» **TASK INPUTS**
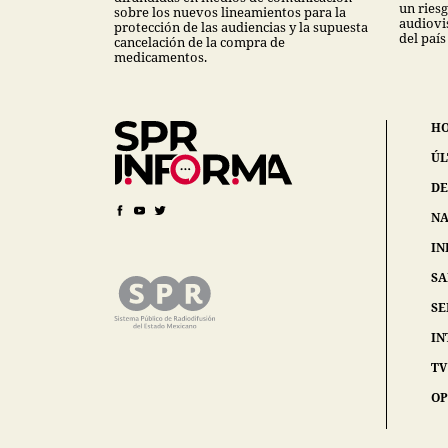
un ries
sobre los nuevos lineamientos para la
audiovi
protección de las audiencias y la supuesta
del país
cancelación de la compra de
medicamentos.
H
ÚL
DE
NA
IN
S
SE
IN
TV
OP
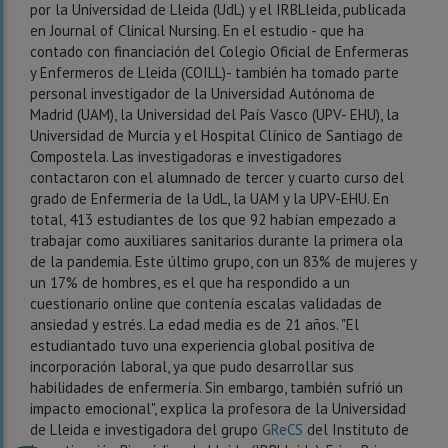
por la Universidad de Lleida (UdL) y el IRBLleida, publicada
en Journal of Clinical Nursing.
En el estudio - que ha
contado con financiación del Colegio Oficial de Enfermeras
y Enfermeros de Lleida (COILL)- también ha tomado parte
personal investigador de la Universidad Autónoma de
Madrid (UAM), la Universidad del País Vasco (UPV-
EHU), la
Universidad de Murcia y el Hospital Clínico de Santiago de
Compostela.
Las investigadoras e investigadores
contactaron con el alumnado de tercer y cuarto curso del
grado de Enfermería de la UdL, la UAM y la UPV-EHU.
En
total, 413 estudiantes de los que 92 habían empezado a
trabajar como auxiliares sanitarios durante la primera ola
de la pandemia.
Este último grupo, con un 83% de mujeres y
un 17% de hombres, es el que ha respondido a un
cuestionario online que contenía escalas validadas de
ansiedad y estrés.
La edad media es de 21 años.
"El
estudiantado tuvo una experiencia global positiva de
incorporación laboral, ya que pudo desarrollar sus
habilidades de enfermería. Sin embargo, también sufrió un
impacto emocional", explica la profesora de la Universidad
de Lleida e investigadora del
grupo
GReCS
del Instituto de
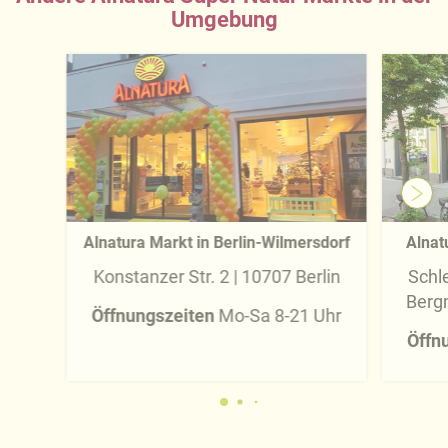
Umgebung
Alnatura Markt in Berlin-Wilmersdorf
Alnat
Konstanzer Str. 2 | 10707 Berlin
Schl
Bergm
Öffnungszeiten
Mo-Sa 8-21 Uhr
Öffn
...
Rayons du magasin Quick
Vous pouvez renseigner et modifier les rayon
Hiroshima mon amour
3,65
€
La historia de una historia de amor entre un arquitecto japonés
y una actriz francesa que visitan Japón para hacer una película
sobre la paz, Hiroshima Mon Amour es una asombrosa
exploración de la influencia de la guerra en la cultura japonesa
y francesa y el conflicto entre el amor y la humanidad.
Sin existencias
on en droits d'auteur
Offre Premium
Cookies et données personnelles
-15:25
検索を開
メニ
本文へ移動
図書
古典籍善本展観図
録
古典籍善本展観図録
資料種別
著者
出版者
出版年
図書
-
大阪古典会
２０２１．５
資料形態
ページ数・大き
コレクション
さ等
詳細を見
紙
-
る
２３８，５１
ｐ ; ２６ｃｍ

» **ABOUT THIS TASK**
Duplicate the lines verbatim, from the line containing "por la Universidad" down to the line containing "habilidades de enfermería.", both included.

» **FINAL ANSWER**
por la Universidad de Lleida (UdL) y el IRBLleida, publicada
en Journal of Clinical Nursing.
En el estudio - que ha
contado con financiación del Colegio Oficial de Enfermeras
y Enfermeros de Lleida (COILL)- también ha tomado parte
personal investigador de la Universidad Autónoma de
Madrid (UAM), la Universidad del País Vasco (UPV-
EHU), la
Universidad de Murcia y el Hospital Clínico de Santiago de
Compostela.
Las investigadoras e investigadores
contactaron con el alumnado de tercer y cuarto curso del
grado de Enfermería de la UdL, la UAM y la UPV-EHU.
En
total, 413 estudiantes de los que 92 habían empezado a
trabajar como auxiliares sanitarios durante la primera ola
de la pandemia.
Este último grupo, con un 83% de mujeres y
un 17% de hombres, es el que ha respondido a un
cuestionario online que contenía escalas validadas de
ansiedad y estrés.
La edad media es de 21 años.
"El
estudiantado tuvo una experiencia global positiva de
incorporación laboral, ya que pudo desarrollar sus
habilidades de enfermería. Sin embargo, también sufrió un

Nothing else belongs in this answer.